If the woman is not able to raise 12 children then why does she expect us to underwrite five of them? If someone has illegally hired a caretaker from the Philippines then he better take into consideration that eventually he is going to be treated like a criminal. If a ‘hilltop youth’ chooses to live in illegal outposts then he has to accept some responsibility for the death of the IDF reservist who was killed while on guard duty at the outpost. If the rich industrialist is not happy about the foreign exchange rates, then why doesn’t it occur to him that it is precisely because he lives in that country that he became wealthy?


A choice

We are responsible for our fate. Sometimes the state can help us and sometimes not. When it can’t then we need to help ourselves. Maybe that is a little more difficult than whining and complaining and saying they owe us but there is no choice. I have received many angry letters from college students over the last week because I had the nerve not to agree with their struggle. Some of the letters were intelligent and eye opening; some were rude, insulting and trite. Surprisingly, many of the letters indicated opposition to the strike. In any case, the nice chem student is totally right, the country needs talented chemists. In principle, I have no objection to her not paying tuition for her doctorate but only if we can afford it.


Here is a quick list of other things deserving government budgets:

  • Drugs to treat intestinal cancer
  • Holocaust survivors
  • Reservists training
  • Tthree more F-22-A jets
  • Pensions for retirees
  • Hot lunches in schools for children from disadvantaged communities


The working premise of someone who needs to urgently find funding for a cause may be humane and understood but not to see the needs of anyone but yourself is childish and incredibly self indulgent.


And yes, I know the argument that the politicians are wasteful, the Haredim use blackmail, and state funds are thrown away on settlers and not every MK needs a new Mazda but to be insulted is not what one would call a way of governing. What is the real message here? A few people stand in the street with signs proclaiming they could run the country better? Great idea. Get involved in politics or public service and try to change the reality not from the sidewalk but everyday from 9 to 5 dealing with the complaining public who are lined up all the way down the corridor.

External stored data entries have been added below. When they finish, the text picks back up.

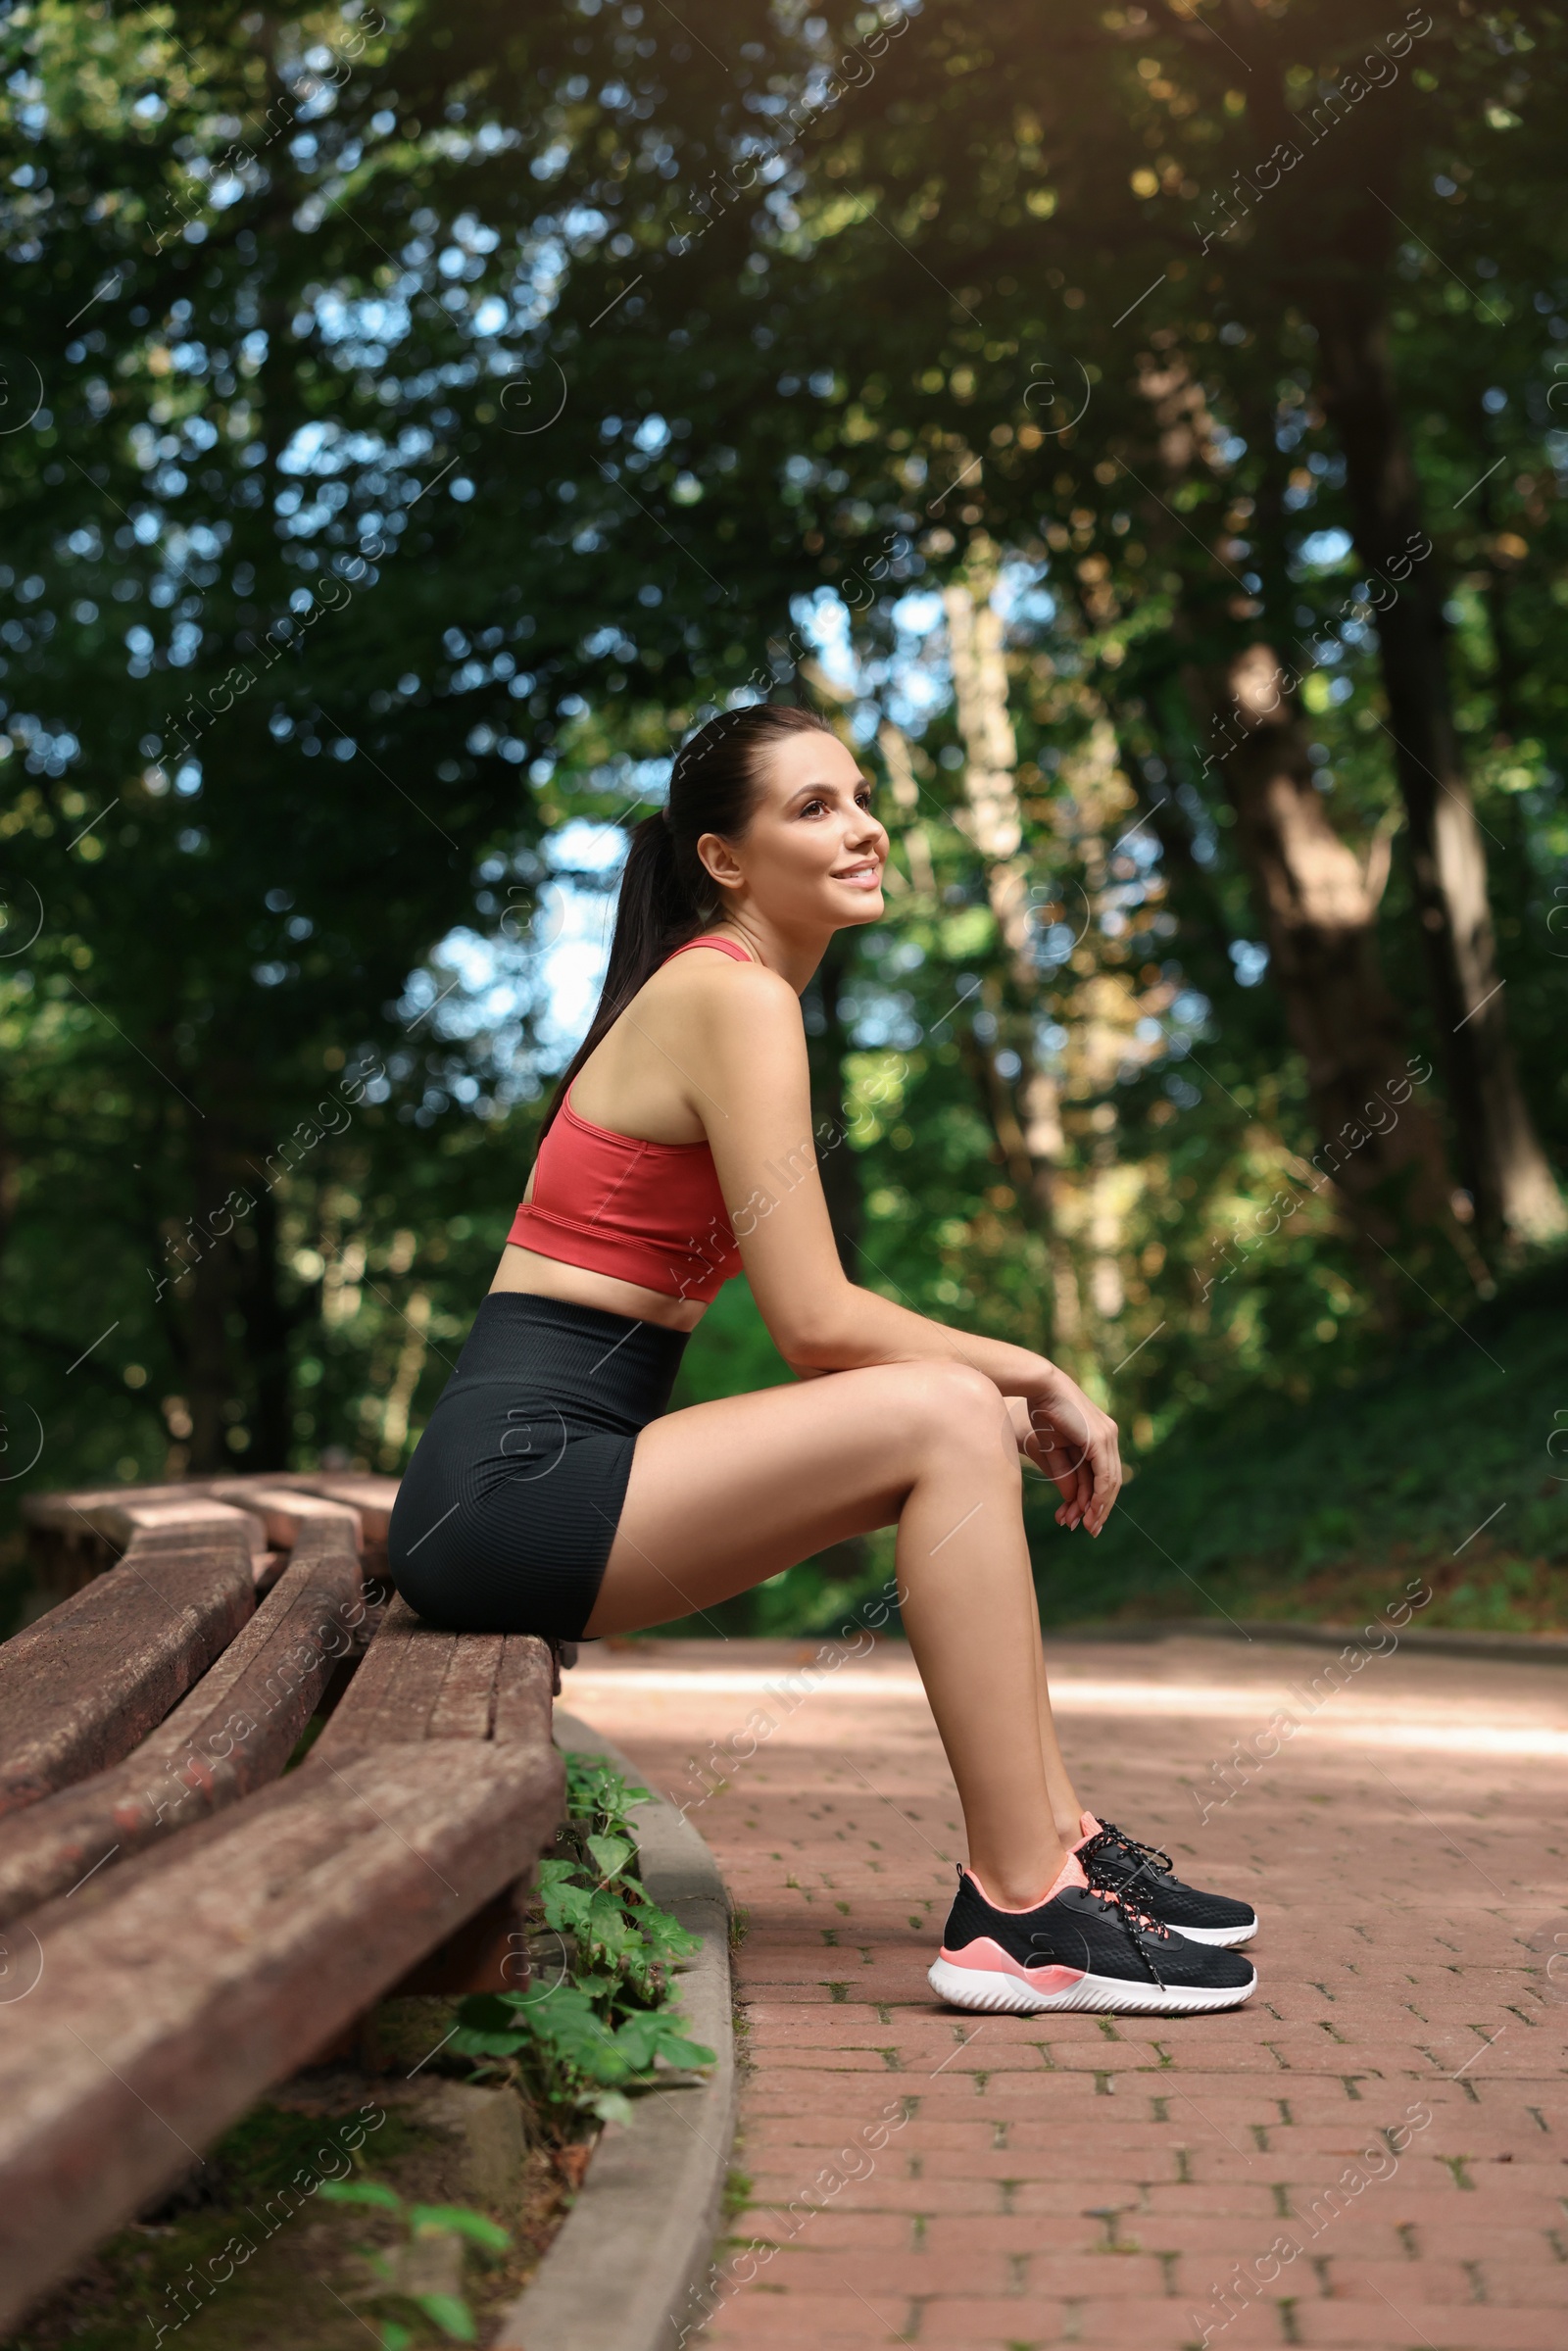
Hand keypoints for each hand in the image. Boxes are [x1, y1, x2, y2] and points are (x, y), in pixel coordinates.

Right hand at [1010, 1365, 1121, 1536]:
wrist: (1039, 1386)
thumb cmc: (1041, 1411)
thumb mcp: (1053, 1449)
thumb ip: (1065, 1473)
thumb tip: (1073, 1500)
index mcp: (1100, 1436)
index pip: (1103, 1474)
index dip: (1095, 1499)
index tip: (1084, 1519)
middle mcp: (1109, 1436)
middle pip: (1111, 1481)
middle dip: (1101, 1508)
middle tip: (1091, 1530)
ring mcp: (1107, 1436)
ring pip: (1110, 1482)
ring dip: (1099, 1507)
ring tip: (1088, 1526)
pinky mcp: (1100, 1439)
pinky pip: (1105, 1475)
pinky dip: (1099, 1496)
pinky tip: (1092, 1511)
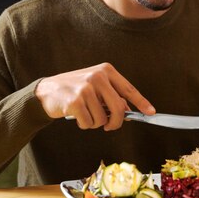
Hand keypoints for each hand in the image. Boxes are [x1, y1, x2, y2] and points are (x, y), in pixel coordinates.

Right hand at [35, 63, 154, 130]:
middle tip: (109, 126)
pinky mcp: (75, 101)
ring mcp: (86, 88)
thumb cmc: (75, 89)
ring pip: (103, 119)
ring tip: (85, 113)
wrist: (47, 91)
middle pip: (119, 108)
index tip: (151, 112)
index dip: (141, 102)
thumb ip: (112, 96)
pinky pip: (89, 123)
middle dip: (115, 122)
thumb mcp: (95, 87)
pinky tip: (76, 115)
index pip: (129, 89)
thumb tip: (128, 112)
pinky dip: (84, 124)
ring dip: (95, 123)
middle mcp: (98, 77)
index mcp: (106, 70)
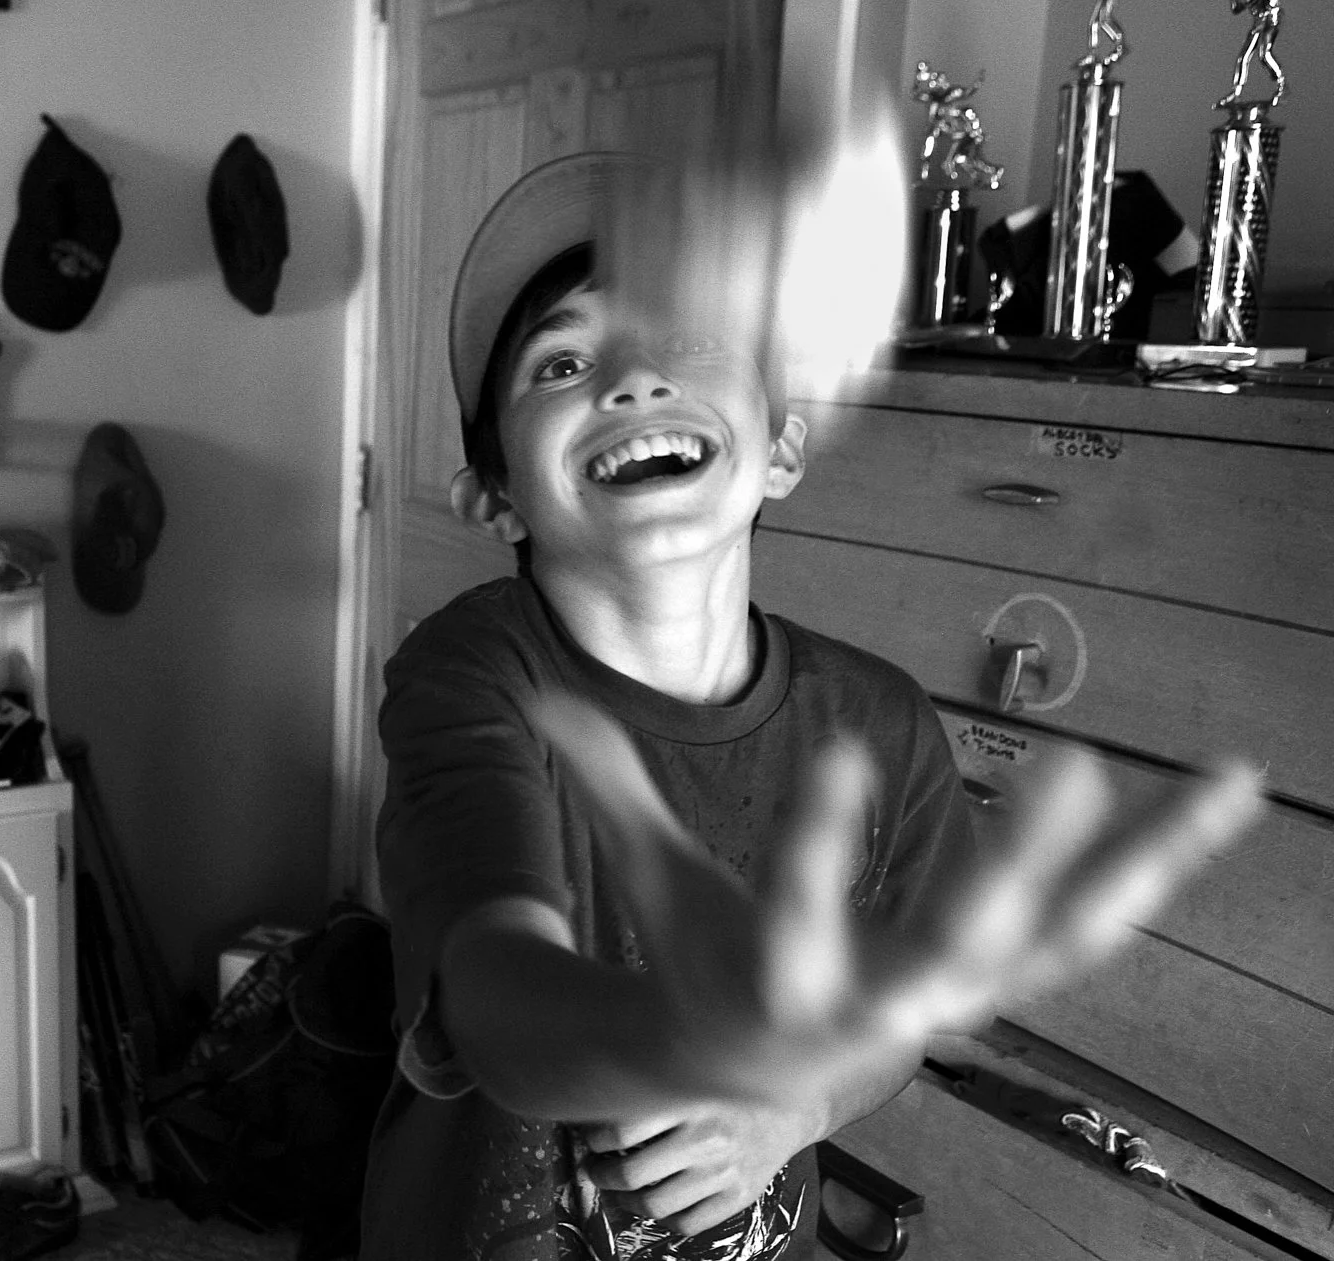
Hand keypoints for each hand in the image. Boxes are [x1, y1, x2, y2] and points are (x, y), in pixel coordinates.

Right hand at [529, 695, 1265, 1102]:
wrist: (755, 1060)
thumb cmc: (700, 953)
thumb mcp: (653, 881)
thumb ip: (611, 788)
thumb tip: (546, 706)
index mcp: (784, 980)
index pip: (798, 915)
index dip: (817, 841)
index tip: (834, 748)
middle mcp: (887, 999)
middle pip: (963, 937)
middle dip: (1016, 860)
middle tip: (1071, 763)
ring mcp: (962, 992)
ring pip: (1066, 937)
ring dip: (1141, 862)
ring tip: (1221, 781)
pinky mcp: (1005, 977)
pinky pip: (1095, 924)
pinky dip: (1156, 863)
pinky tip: (1215, 796)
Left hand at [582, 1097, 817, 1234]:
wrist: (792, 1105)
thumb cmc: (730, 1085)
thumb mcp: (692, 1073)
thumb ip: (653, 1086)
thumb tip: (598, 1097)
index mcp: (688, 1101)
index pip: (621, 1131)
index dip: (594, 1139)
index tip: (590, 1137)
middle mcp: (704, 1139)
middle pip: (631, 1173)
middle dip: (600, 1174)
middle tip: (593, 1167)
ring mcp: (722, 1172)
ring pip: (655, 1205)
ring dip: (624, 1202)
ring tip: (616, 1191)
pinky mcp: (739, 1197)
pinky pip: (688, 1224)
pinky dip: (663, 1220)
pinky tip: (654, 1204)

Israel is not just ‘the state’. It is a choice we have made. Mature people stand behind their decisions even when things are difficult. They don’t start whining and threatening to leave every time the world doesn’t turn out the way they want. Yes, there is injustice here and sometimes the wrong decisions are made. Yes, the masses are smarter than the government. And yes, sure, life is not always fair. What do you want to do about it? Leave? Leave what exactly?